Brief: Copy out every line of the records below without any changes.

Saved data entries
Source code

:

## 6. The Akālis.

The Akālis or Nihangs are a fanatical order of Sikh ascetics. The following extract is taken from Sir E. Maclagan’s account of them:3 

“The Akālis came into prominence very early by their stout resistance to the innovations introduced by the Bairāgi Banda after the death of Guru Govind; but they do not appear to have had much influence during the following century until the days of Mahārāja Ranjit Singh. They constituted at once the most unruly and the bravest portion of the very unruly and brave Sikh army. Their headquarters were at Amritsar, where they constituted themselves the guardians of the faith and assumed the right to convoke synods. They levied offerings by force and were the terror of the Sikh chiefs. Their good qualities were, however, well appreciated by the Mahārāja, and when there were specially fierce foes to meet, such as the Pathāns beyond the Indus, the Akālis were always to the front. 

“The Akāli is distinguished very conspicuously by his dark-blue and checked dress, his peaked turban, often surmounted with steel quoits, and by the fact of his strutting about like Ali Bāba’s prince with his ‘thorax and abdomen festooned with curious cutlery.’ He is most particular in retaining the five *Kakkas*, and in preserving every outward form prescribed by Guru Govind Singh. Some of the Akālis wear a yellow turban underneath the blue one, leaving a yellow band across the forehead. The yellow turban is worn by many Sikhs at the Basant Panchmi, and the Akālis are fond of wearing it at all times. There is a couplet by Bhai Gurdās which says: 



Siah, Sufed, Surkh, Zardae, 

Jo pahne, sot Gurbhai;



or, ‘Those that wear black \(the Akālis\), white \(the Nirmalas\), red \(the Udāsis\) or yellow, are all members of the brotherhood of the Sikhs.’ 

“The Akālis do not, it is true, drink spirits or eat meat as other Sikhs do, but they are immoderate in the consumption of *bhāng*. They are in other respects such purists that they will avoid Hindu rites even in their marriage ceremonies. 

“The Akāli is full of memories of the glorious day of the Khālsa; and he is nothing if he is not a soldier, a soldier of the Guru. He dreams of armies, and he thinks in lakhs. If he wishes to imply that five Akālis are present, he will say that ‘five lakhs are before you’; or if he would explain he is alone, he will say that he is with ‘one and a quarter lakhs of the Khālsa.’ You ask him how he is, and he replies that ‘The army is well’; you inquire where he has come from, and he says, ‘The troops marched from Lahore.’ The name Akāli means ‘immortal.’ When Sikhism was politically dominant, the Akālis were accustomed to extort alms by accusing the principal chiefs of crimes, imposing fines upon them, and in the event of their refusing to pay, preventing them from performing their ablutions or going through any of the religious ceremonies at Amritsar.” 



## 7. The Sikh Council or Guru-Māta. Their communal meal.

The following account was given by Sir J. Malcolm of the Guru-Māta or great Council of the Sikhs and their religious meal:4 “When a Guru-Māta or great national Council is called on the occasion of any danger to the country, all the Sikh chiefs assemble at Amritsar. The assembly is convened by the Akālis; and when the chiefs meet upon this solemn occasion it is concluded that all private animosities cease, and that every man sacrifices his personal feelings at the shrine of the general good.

Result for this task:
Source code

:

## 6. The Akālis.

The Akālis or Nihangs are a fanatical order of Sikh ascetics. The following extract is taken from Sir E. Maclagan’s account of them:3 

“The Akālis came into prominence very early by their stout resistance to the innovations introduced by the Bairāgi Banda after the death of Guru Govind; but they do not appear to have had much influence during the following century until the days of Mahārāja Ranjit Singh. They constituted at once the most unruly and the bravest portion of the very unruly and brave Sikh army. Their headquarters were at Amritsar, where they constituted themselves the guardians of the faith and assumed the right to convoke synods. They levied offerings by force and were the terror of the Sikh chiefs. Their good qualities were, however, well appreciated by the Mahārāja, and when there were specially fierce foes to meet, such as the Pathāns beyond the Indus, the Akālis were always to the front. 

“The Akāli is distinguished very conspicuously by his dark-blue and checked dress, his peaked turban, often surmounted with steel quoits, and by the fact of his strutting about like Ali Bāba’s prince with his ‘thorax and abdomen festooned with curious cutlery.’ He is most particular in retaining the five *Kakkas*, and in preserving every outward form prescribed by Guru Govind Singh. Some of the Akālis wear a yellow turban underneath the blue one, leaving a yellow band across the forehead. The yellow turban is worn by many Sikhs at the Basant Panchmi, and the Akālis are fond of wearing it at all times. There is a couplet by Bhai Gurdās which says: 



Siah, Sufed, Surkh, Zardae, 

Jo pahne, sot Gurbhai;



or, ‘Those that wear black \(the Akālis\), white \(the Nirmalas\), red \(the Udāsis\) or yellow, are all members of the brotherhood of the Sikhs.’ 

“The Akālis do not, it is true, drink spirits or eat meat as other Sikhs do, but they are immoderate in the consumption of *bhāng*. They are in other respects such purists that they will avoid Hindu rites even in their marriage ceremonies. 

“The Akāli is full of memories of the glorious day of the Khālsa; and he is nothing if he is not a soldier, a soldier of the Guru. He dreams of armies, and he thinks in lakhs. If he wishes to imply that five Akālis are present, he will say that ‘five lakhs are before you’; or if he would explain he is alone, he will say that he is with ‘one and a quarter lakhs of the Khālsa.’ You ask him how he is, and he replies that ‘The army is well’; you inquire where he has come from, and he says, ‘The troops marched from Lahore.’ The name Akāli means ‘immortal.’ When Sikhism was politically dominant, the Akālis were accustomed to extort alms by accusing the principal chiefs of crimes, imposing fines upon them, and in the event of their refusing to pay, preventing them from performing their ablutions or going through any of the religious ceremonies at Amritsar.” 



## 7. The Sikh Council or Guru-Māta. Their communal meal.

The following account was given by Sir J. Malcolm of the Guru-Māta or great Council of the Sikhs and their religious meal:4 “When a Guru-Māta or great national Council is called on the occasion of any danger to the country, all the Sikh chiefs assemble at Amritsar. The assembly is convened by the Akālis; and when the chiefs meet upon this solemn occasion it is concluded that all private animosities cease, and that every man sacrifices his personal feelings at the shrine of the general good.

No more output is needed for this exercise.